120 mongodb collections vs single collection - which one is more efficient?

user2297996 picture user2297996 · Apr 19, 2013 · Viewed 12.1k times · Source

I'm new to mongodb and I'm facing a dilemma regarding my DB Schema design:

Should I create one single collection or put my data into several collections (we could call these categories I suppose).

Now I know many such questions have been asked, but I believe my case is different for 2 reasons:

  • If I go for many collections, I'll have to create about 120 and that's it. This won't grow in the future.
  • I know I'll never need to query or insert into multiple collections. I will always have to query only one, since a document in collection X is not related to any document stored in the other collections. Documents may hold references to other parts of the DB though (like userId etc).

So my question is: could the 120 collections improve query performance? Is this a useful optimization in my case?

Or should I just go for single collection + sharding?

Each collection is expected hold millions of documents. If use only one, it will store billions of docs.

Thanks in advance!

------- Edit:

Thanks for the great answers.

In fact the 120 collections is only a self made limit, it's not really optimal:

The data in the collections is related to web publishers. There could be millions of these (any web site can join).
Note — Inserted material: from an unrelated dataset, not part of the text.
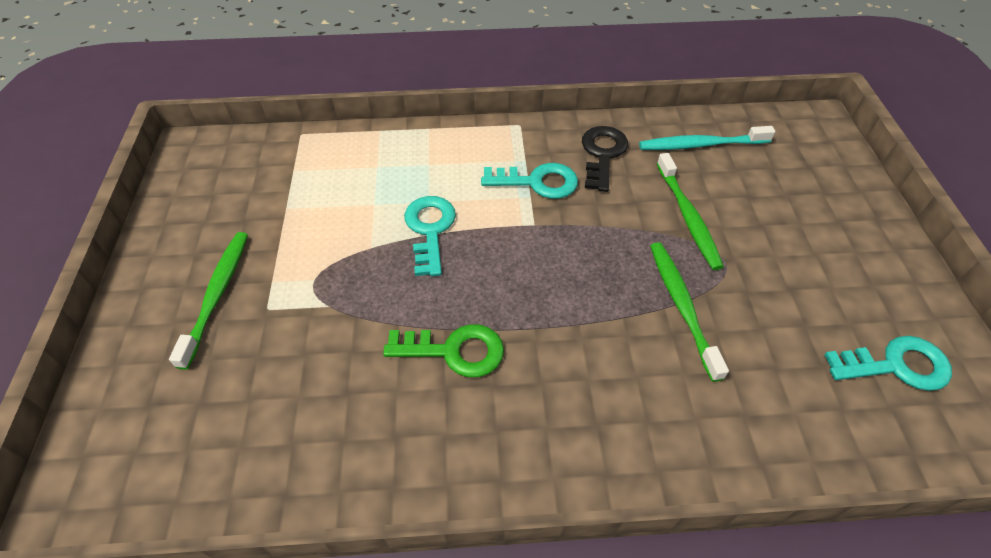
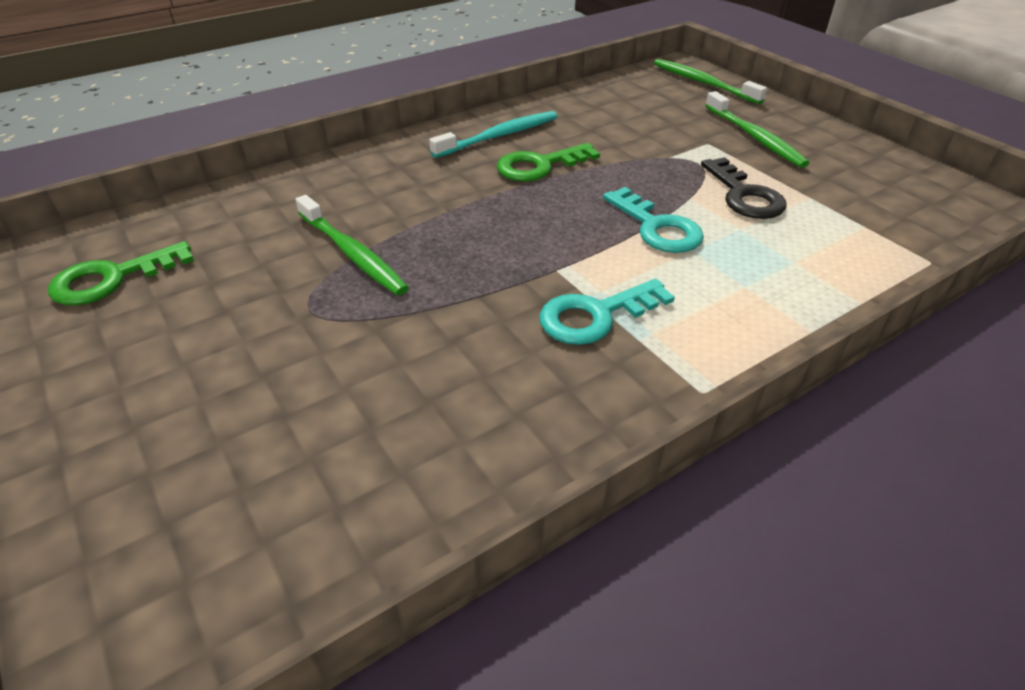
camera: 150 degrees right, 10 degrees down
black key [582,126,628,192] -> black key moved to [701,157,786,219]
turquoise toothbrush [639,126,775,150] -> turquoise toothbrush moved to [429,111,558,158]
green toothbrush [657,153,724,270] -> green toothbrush moved to [654,59,767,104]
turquoise key [824,336,952,391] -> green key [48,241,194,305]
I guess the ideal situation would be if I could create a collection for each publisher (to hold their data only). But obviously, this is not possible due to mongo limitations.

So I came up with the idea of a fixed number of collections to at least distribute the data somehow. Like: collection "A_XX" would hold XX Platform related data for publishers whose names start with "A".. etc. We'll only support a few of these platforms, so 120 collections should be more than enough.

On another website someone suggested using many databases instead of many collections. But this means overhead and then I would have to use / manage many different connections.

What do you think about this? Is there a better solution?

Sorry for not being specific enough in my original question.

Thanks in advance

Answer

Stennie picture Stennie · Apr 19, 2013

Single Sharded Collection

The edited version of the question makes the actual requirement clearer: you have a collection that can potentially grow very large and you want an approach to partition the data. The artificial collection limit is your own planned partitioning scheme.

In that case, I think you would be best off using a single collection and taking advantage of MongoDB's auto-sharding feature to distribute the data and workload to multiple servers as required. Multiple collections is still a valid approach, but unnecessarily complicates your application code & deployment versus leveraging core MongoDB features. Assuming you choose a good shard key, your data will be automatically balanced across your shards.

You can do not have to shard immediately; you can defer the decision until you see your workload actually requiring more write scale (but knowing the option is there when you need it). You have other options before deciding to shard as well, such as upgrading your servers (disks and memory in particular) to better support your workload. Conversely, you don't want to wait until your system is crushed by workload before sharding so you definitely need to monitor the growth. I would suggest using the free MongoDB Monitoring Service (MMS) provided by 10gen.

On another website someone suggested using many databases instead of many collections. But this means overhead and then I would have to use / manage many different connections.

Multiple databases will add significantly more administrative overhead, and would likely be overkill and possibly detrimental for your use case. Storage is allocated at the database level, so 120 databases would be consuming much more space than a single database with 120 collections.

Fixed number of collections (original answer)

If you can plan for a fixed number of collections (120 as per your original question description), I think it makes more sense to take this approach rather than using a monolithic collection.

NOTE: the design considerations below still apply, but since the question was updated to clarify that multiple collections are an attempted partitioning scheme, sharding a single collection would be a much more straightforward approach.

The motivations for using separate collections would be:

  • Your documents for a single large collection will likely have to include some indication of the collection subtype, which may need to be added to multiple indexes and could significantly increase index sizes. With separate collections the subtype is already implicit in the collection namespace.

  • Sharding is enabled at the collection level. A single large collection only gives you an "all or nothing" approach, whereas individual collections allow you to control which subset(s) of data need to be sharded and choose more appropriate shard keys.

  • You can use the compact to command to defragment individual collections. Note: compact is a blocking operation, so the normal recommendation for a HA production environment would be to deploy a replica set and use rolling maintenance (i.e. compact the secondaries first, then step down and compact the primary).

  • MongoDB 2.4 (and 2.2) currently have database-level write lock granularity. In practice this has not proven a problem for the vast majority of use cases, however multiple collections would allow you to more easily move high activity collections into separate databases if needed.

  • Further to the previous point .. if you have your data in separate collections, these will be able to take advantage of future improvements in collection-level locking (see SERVER-1240 in the MongoDB Jira issue tracker).